Over the last five years, the Brazilian animal welfare activist Carolina Galvani has quietly built an organization, Sinergia Animal, that has swiftly become an influential player in the future of animal agriculture across the Global South.
It’s a critical region for such activism: Almost two-thirds of the world’s 74 billion farmed land animals are in Asia and Latin America, and it’s where three-quarters of the world’s fish and crustaceans are farmed or wild-caught.
Meat production has more than quadrupled since 1980 in Asia and Latin America as economic growth has spurred agricultural development, leading to a rise in Western-style factory farming — and increased meat consumption.
Sinergia Animal’s primary tactic to push back against the region’s increasingly industrialized animal farming mirrors what other organizations have done to improve animal welfare around the globe: pressure major food companies to commit to higher welfare standards for chickens, pigs, cows, and fish.
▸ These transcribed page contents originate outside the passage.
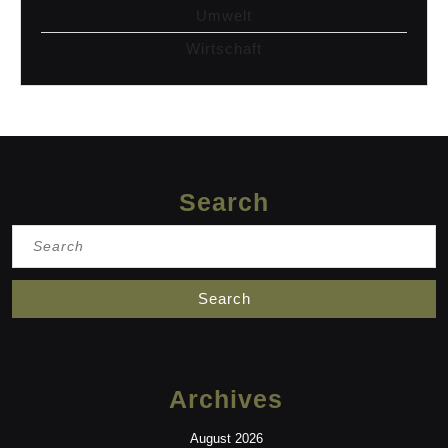
Umwelt
Wirtschaft
Search
Search
for:
Archives
August 2026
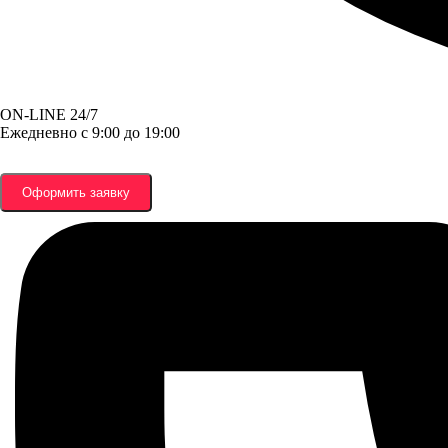
ON-LINE 24/7
Ежедневно с 9:00 до 19:00
Оформить заявку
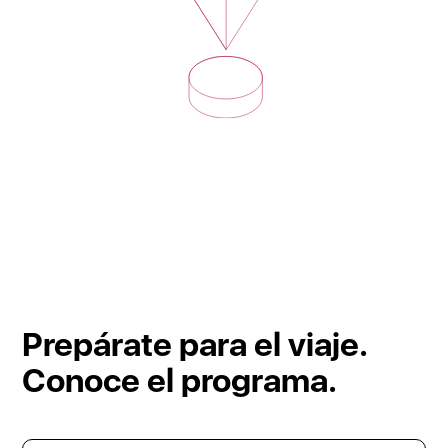
Prepárate para el viaje.
Conoce el programa.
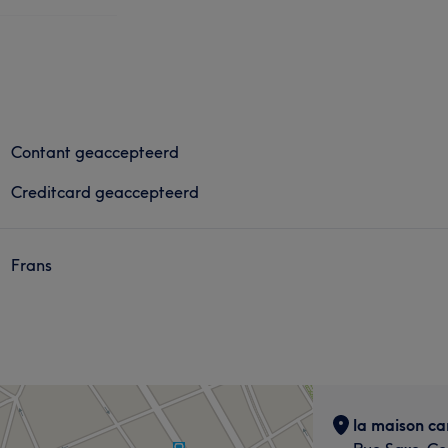
Contant geaccepteerd
Creditcard geaccepteerd
Frans
la maison c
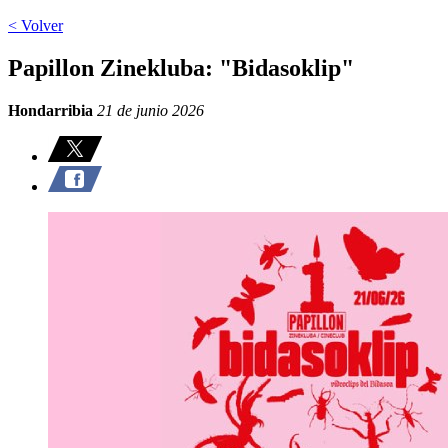
< Volver
Papillon Zinekluba: "Bidasoklip"
Hondarribia
21 de junio 2026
What sets the organization apart is its approach of hiring activists (now around 50) in countries long neglected by the animal advocacy movement, such as Thailand, Indonesia, Colombia, and Ecuador, and its ability to quickly make progress in these countries that have little precedent for codifying animal welfare into corporate policy.
Since 2017, when Galvani started out as the sole employee, the organization has garnered over 60 commitments from large food companies operating in these regions to source cage-free eggs, or pork from pigs that weren’t confined in small crates. Some of those include big supermarket chains, like Cencosud in Latin America, Central Retail Food Group in Thailand, and Ismaya, a restaurant operator in Indonesia.
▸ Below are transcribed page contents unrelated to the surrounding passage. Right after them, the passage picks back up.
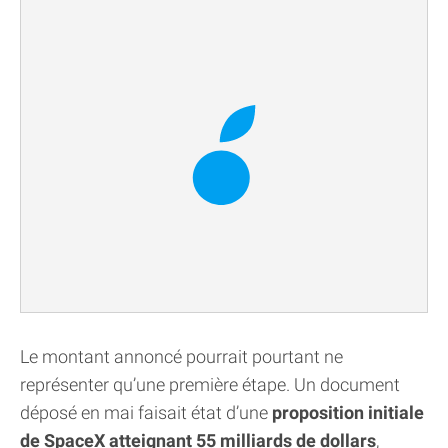
Le montant annoncé pourrait pourtant ne
représenter qu’une première étape. Un document
déposé en mai faisait état d’une
proposition initiale
de SpaceX atteignant 55 milliards de dollars
,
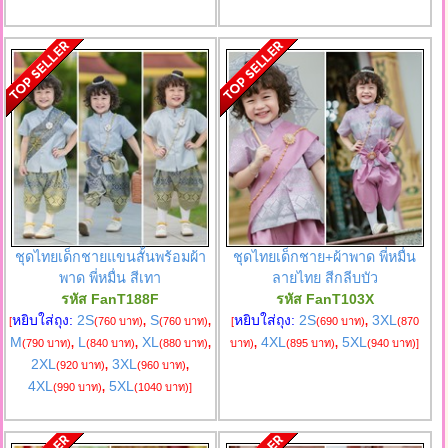
ชุดไทยเด็กชายแขนสั้นพร้อมผ้า
ชุดไทยเด็กชาย+ผ้าพาด พี่หมื่น
พาด พี่หมื่น สีเทา
ลายไทย สีกลีบบัว
รหัส FanT188F
รหัส FanT103X
หยิบใส่ถุง:
2S
S
หยิบใส่ถุง:
2S
3XL
[
(760 บาท)
,
(760 บาท)
,
[
(690 บาท)
,
(870
M
L
XL
4XL
5XL
(790 บาท)
,
(840 บาท)
,
(880 บาท)
,
บาท)
,
(895 บาท)
,
(940 บาท)
]
2XL
3XL
(920 บาท)
,
(960 บาท)
,
4XL
5XL
(990 บาท)
,
(1040 บาท)
]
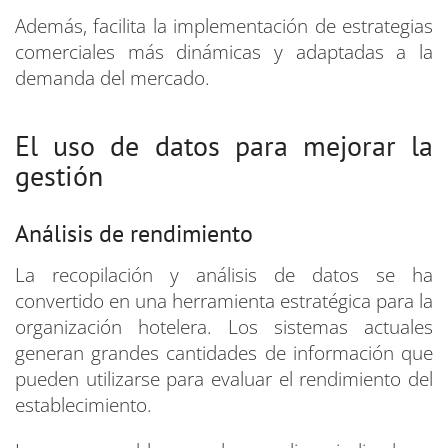
Además, facilita la implementación de estrategias
comerciales más dinámicas y adaptadas a la
demanda del mercado.
El uso de datos para mejorar la
gestión
Análisis de rendimiento
La recopilación y análisis de datos se ha
convertido en una herramienta estratégica para la
organización hotelera. Los sistemas actuales
generan grandes cantidades de información que
pueden utilizarse para evaluar el rendimiento del
establecimiento.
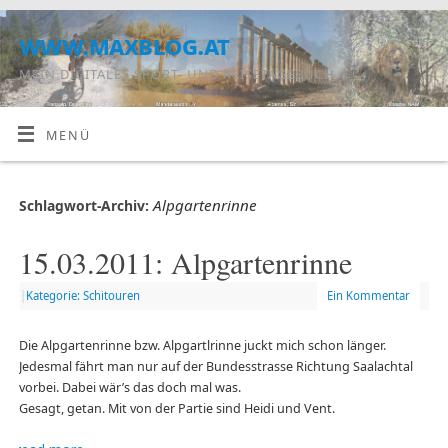
www.maxblog.at
MEIN DIGITALES SPORT- UND REISETAGEBUCH
MENÜ
Alpgartenrinne
Schlagwort-Archiv:
15.03.2011: Alpgartenrinne
|
Kategorie: Schitouren
Ein Kommentar
Die Alpgartenrinne bzw. Alpgartlrinne juckt mich schon länger.
Jedesmal fährt man nur auf der Bundesstrasse Richtung Saalachtal
vorbei. Dabei wär’s das doch mal was.
Gesagt, getan. Mit von der Partie sind Heidi und Vent.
The organization also works with schools to serve more plant-based meals, and campaigns for banks to adopt animal welfare criteria for the companies and projects they finance.
Before launching Sinergia Animal, Galvani was an investigative journalist, a job that sent her into factory farms and slaughterhouses in Portugal, the seal fur trade in Greece, and inside a hunt of endangered dolphins in South America. At Sinergia Animal, her investigative chops are still in use; the organization has conducted some of the first investigations into factory farms in the countries where it operates.
Exposing and changing those conditions is daunting work — and perhaps the most important in the animal welfare movement. The future of animal welfare will be determined in the Global South, and it’s people like Galvani who are at the forefront of shaping it.